Were there any poems you wanted to include in the collection but later decided to cut?

There are many poems I have written that I would not share out of respect for readers’ time, attention, caregiving loads, and minds. A lot of what I write is contemplative and private to me, and there is much usefulness in those writing exercises to me alone: writing poetry, to me, is a lot of self inquiry and self discovery. Most of my writing journey is solitary, and I am grateful for that. I feel like I thrive in my solitary space. I had a teacher once who used to say, “that which is sacred is always kept secret.” That makes sense to me. Published writing and audience approval are honorable and essential, and I aspire to connect with and find readers who enjoy what I write.
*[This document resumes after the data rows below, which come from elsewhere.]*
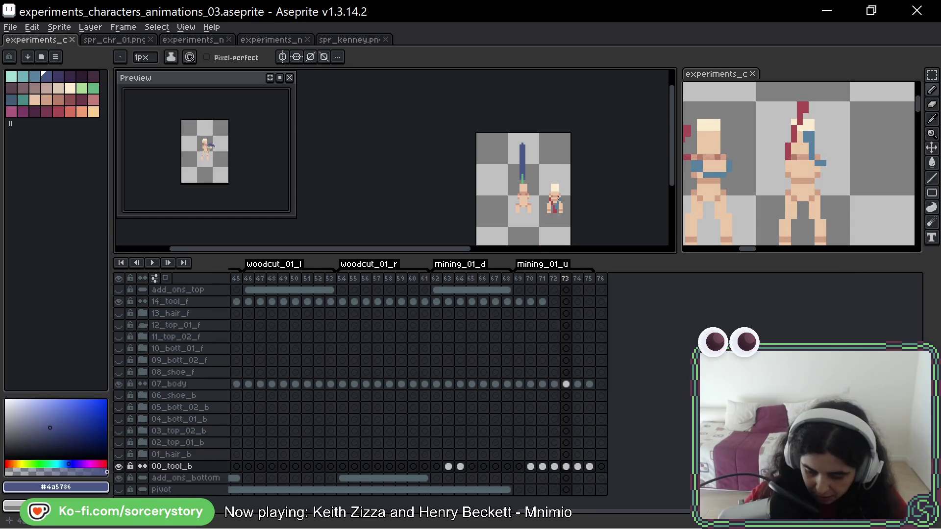
pyautogui.press('Return')
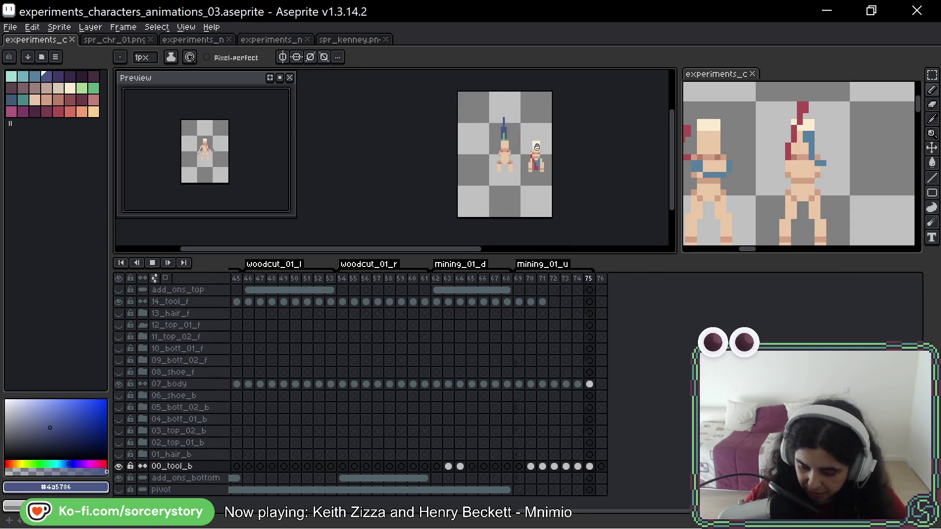
pyautogui.press('Return')
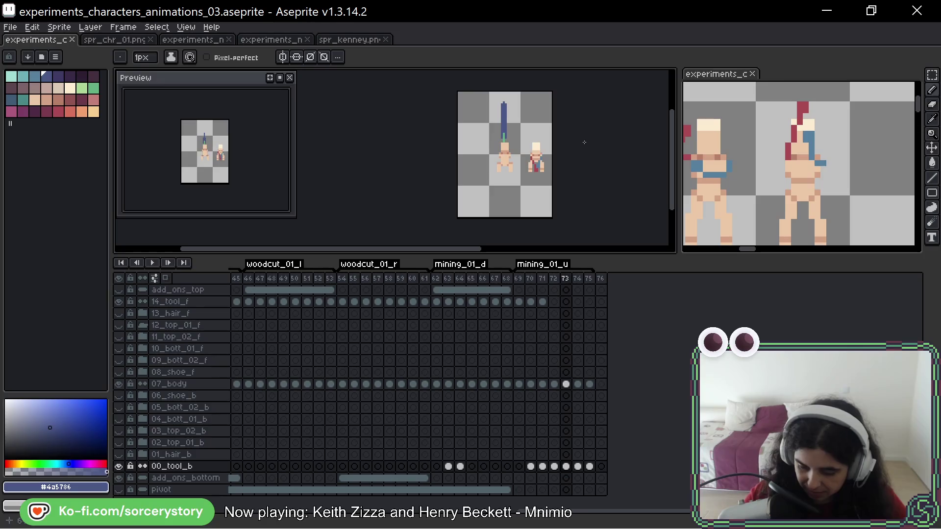
# - Copy the 07_body pose from frame 72 and paste it into frame 74
pyautogui.click(566, 384)
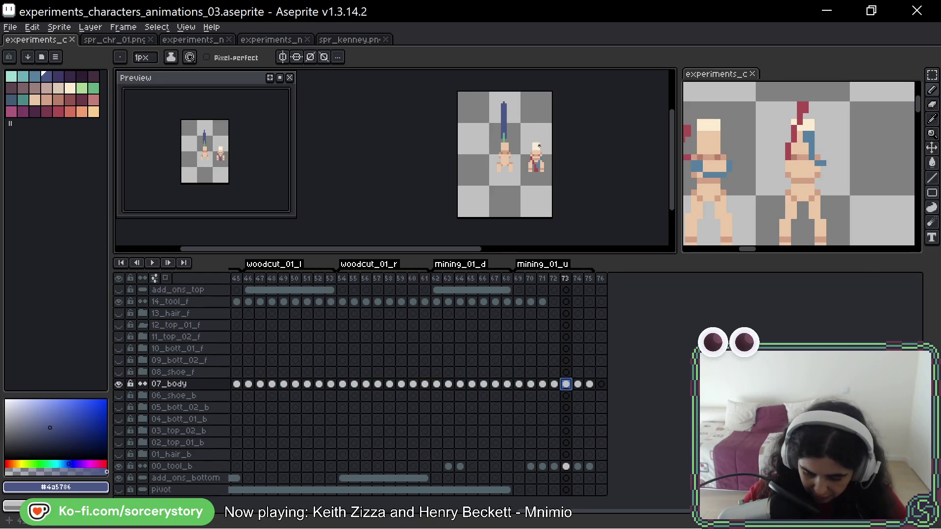
pyautogui.press('m')
pyautogui.scroll(1, 505, 125)
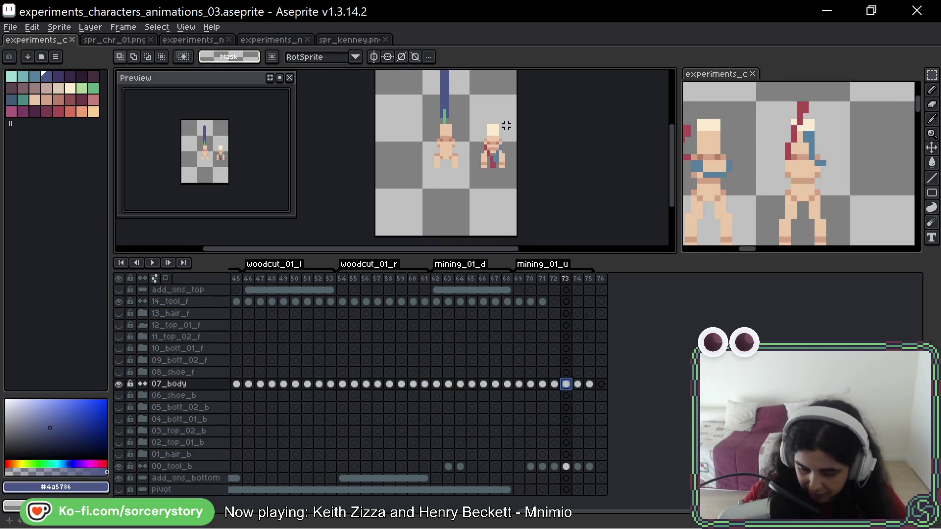
pyautogui.press('Left')
pyautogui.press('Right')
pyautogui.press('Right')
pyautogui.press('ctrl+v')
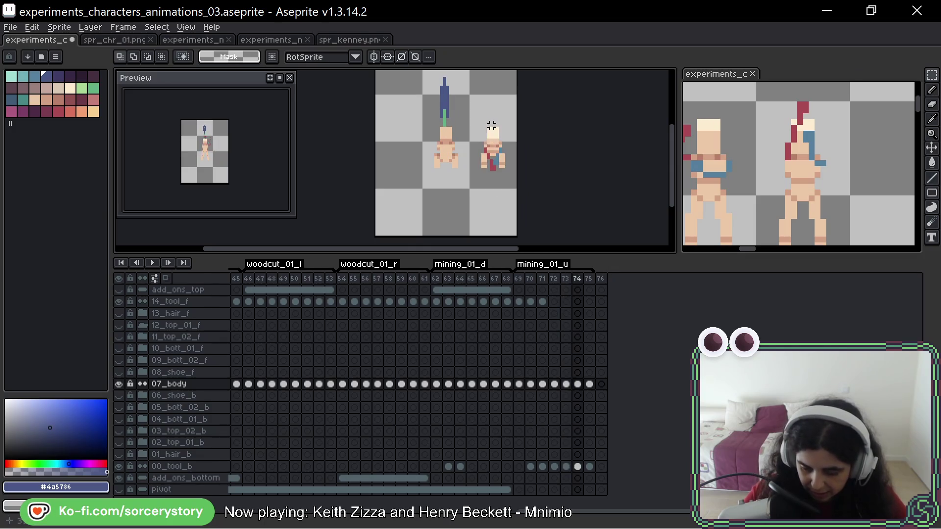
pyautogui.press('Right')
At the same time, I wish to pause here for a moment, to make a plug for, and to acknowledge how important it is to write privately and keep some writing private. Also, for me it is perfectly beautiful to dream I am writing but write nothing at all. As paradoxical as it may seem, I like to extend a silent round of applause and high praise to all the private poetry of the world. Then if-and-when a poem does meet a reader, in that intimate space inside the mind, well, I bow in reverence and gratitude to that meeting.

I can absolutely see this collection being used as a guide for or in tandem with meditative practices. Was that your intention, or a pleasant byproduct of your writing style?

My intention was to pay homage to meditation practices from various wisdom traditions. The poems contemplate transmigration of the yogi’s subtle body. The poems travel through and attempt to hold space for teachings from the Bardo, in-between spaces, off-beat characters, transitions between life-death-rebirth, achieving the rainbow body, processes that involve advanced meditation on the subtle energy of the body and processes that feel cyclical. I felt the sestina form is a kind of mirror for a lot of esoteric ideas I have studied over the years.

If you could tell readers just one thing before they pick up She Bleeds Sestinas, what would it be?

Before you pick up She Bleeds Sestinas, please light a candle for your ancestors and thank yourself and them from me. Anyone who reads this collection, I adore you and your generations past and yet to come! May peace and joy be with all of you, always!

What’s next for you as an artist?

These days I am playing with different forms, new contemplations, and practices that are new to me. What I am working on now could perhaps have the working title He Tackles Tankas. We will see if it becomes a collection. Imagine a series that use all the pronouns in the titles. Oh, I hope I have not shared too much too soon. Thank you for your questions. I appreciate your time and attention!